WHAT YOU SHOULD DO:
Every line below that has the string "from" needs to be copied.

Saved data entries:
****************

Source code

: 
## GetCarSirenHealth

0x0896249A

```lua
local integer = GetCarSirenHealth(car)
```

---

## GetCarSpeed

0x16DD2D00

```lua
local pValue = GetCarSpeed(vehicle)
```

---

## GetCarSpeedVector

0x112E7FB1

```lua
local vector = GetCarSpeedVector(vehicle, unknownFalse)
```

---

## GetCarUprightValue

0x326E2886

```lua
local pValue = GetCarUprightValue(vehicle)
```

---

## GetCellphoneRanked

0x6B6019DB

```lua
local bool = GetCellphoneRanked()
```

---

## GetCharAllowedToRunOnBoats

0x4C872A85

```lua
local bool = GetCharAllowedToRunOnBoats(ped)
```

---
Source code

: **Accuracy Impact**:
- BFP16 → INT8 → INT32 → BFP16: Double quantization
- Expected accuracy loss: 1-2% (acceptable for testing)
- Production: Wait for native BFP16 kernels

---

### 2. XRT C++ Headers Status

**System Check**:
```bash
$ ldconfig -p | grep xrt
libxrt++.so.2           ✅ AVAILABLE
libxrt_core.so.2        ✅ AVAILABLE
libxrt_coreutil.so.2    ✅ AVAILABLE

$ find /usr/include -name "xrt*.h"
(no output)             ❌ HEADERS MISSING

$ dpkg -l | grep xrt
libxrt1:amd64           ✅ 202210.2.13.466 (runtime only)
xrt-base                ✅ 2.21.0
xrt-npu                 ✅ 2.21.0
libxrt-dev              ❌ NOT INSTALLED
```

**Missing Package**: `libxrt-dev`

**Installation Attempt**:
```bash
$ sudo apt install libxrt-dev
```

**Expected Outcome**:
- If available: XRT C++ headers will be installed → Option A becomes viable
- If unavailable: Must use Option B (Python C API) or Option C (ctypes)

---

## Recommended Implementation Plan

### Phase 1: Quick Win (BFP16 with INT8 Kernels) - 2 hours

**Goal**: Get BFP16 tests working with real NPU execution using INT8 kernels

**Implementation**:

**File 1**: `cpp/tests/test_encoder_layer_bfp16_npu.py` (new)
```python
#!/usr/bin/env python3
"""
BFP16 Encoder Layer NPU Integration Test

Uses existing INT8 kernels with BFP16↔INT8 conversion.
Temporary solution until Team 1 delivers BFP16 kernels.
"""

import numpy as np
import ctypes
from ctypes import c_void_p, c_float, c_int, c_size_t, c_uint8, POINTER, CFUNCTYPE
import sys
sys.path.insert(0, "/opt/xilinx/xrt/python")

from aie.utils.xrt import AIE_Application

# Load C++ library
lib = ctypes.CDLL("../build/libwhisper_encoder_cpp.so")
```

****************

SOLUTION FOR THIS EXERCISE:
from ctypes import c_void_p, c_float, c_int, c_size_t, c_uint8, POINTER, CFUNCTYPE
from aie.utils.xrt import AIE_Application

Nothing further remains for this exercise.